Even if your own country is a democracy, the demands of policy can easily lead you into viewing the people of a dictatorship through the dictator's eyes. He ignores what they want, so you do as well. You would never just ignore what the French or British or Canadian public wants, not completely, because the consequences of doing that are obvious. If you're dealing with a country where the people have a say, you pay attention to those people. If you're dealing with a country where only a few people have a say, you only pay attention to those few people. This approach works just fine, until it doesn't. When only Saddam Hussein made the decisions, taking out his radar installations every few weeks was a very useful tool for managing his behavior. Then one day you find you've committed yourself to free and fair elections in a country where large swaths of the public hate your guts and you're still fighting armed irregulars every day. That's when it turns out that Iraqi voters have been forming their personal opinions of the United States for a long, long time.

In the same way we feel freer to attack countries where the people can't vote, we feel freer to use military force in areas controlled by authoritarian allies. If the CIA wants to kidnap a jihadist off the street in Italy, and apparently they sometimes do, that has to be a clandestine operation because it's going to antagonize ordinary Italians. If the CIA wants to launch a missile strike at a target in Pakistan or Yemen, there's nothing clandestine about it. We make our deals with the Pakistani and Yemeni leadership, so it doesn't matter if the general population is upset.

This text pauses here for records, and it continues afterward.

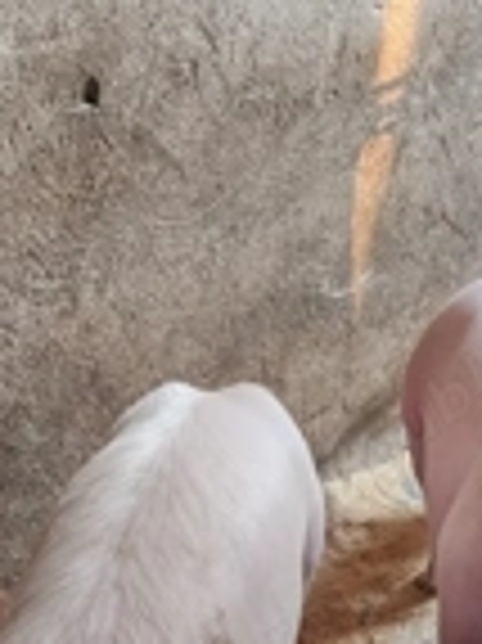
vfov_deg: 25.8
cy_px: 784
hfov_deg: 21.3
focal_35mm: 67
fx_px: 1246
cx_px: 27
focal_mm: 6.14
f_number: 1.65
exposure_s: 1/33.3
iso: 1094
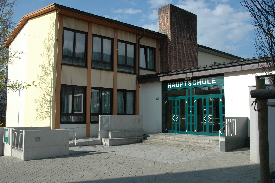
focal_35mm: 34
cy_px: 92
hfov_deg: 55.2
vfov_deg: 38.3
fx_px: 263
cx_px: 138
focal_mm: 23
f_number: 9
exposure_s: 1/320
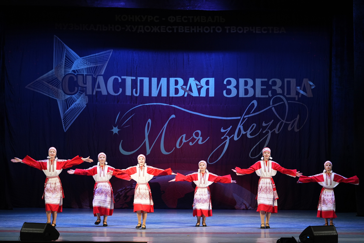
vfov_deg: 13.0
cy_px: 122
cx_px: 182
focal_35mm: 105
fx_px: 1062
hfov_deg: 19.5
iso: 1600
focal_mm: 105
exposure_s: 1/400
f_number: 2.8
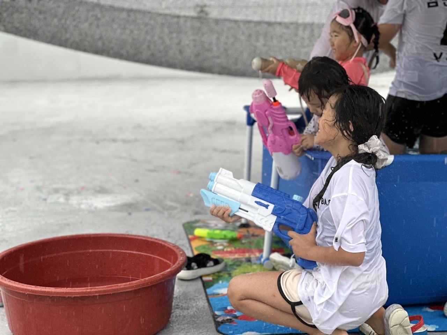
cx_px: 224
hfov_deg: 25.3
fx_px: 994
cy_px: 168
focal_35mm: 77
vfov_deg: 19.1
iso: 80
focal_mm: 9
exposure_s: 1/121
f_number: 2.8
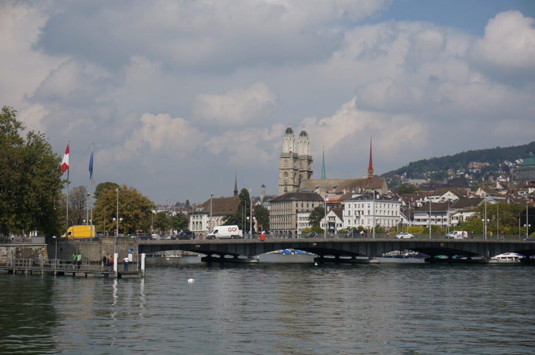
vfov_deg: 18.5
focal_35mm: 74
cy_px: 178
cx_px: 268
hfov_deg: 27.6
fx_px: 1091
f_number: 8
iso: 100
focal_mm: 49
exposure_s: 1/640
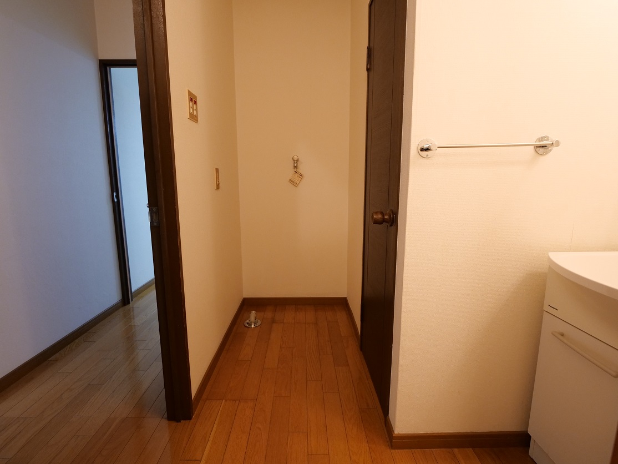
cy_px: 232
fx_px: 286
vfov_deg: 78.1
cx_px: 309
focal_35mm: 16
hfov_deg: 94.5
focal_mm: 8
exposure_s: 1/60
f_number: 2.8
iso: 1250
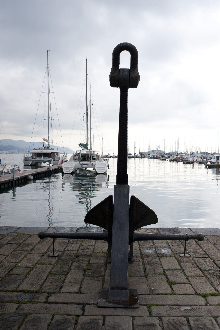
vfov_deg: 54.5
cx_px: 110
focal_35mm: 35
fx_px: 321
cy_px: 165
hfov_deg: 37.8
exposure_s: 1/640
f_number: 11
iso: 200
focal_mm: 35
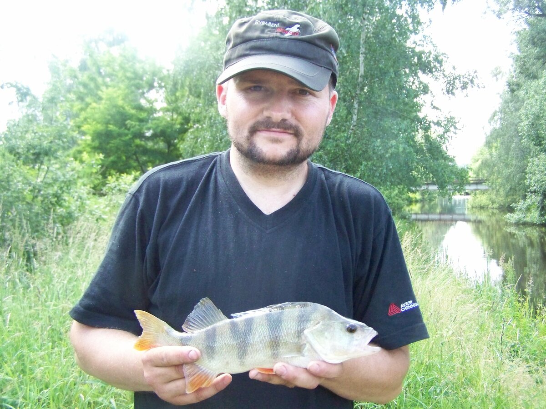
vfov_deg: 37.7
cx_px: 273
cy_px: 204
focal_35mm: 38
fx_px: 599
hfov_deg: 49.0
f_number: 2.8
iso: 500
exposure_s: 1/500
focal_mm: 6.3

Until, of course, it does.

This is how we've gotten ourselves into this bind: decades of a Middle East policy that ignored what everyday Arabs wanted, no matter how badly they wanted it, because everyday Arabs didn't get a say. It's not that we didn't share the same views of Israel and Palestine that everyday Arabs did; you don't need absolute agreement to have a sane dialogue. It's that we utterly ignored everyone in the Arab street, because we were dealing with the guy in the palace. The various Arab sultans and generalissimos might have been willing to tolerate some of the uglier episodes in the ongoing Israel-Palestine debacle, because they were paid to tolerate it. The sultans and generalissimos might have gone along with the invasion of Iraq, because it was in their interests to go along. But the people on the street, the people who in any democracy would be the voters, weren't getting rewarded for going along with our policies. They were simply watching other Arabs die on the TV news. They didn't like it. They're not going to like it tomorrow, either.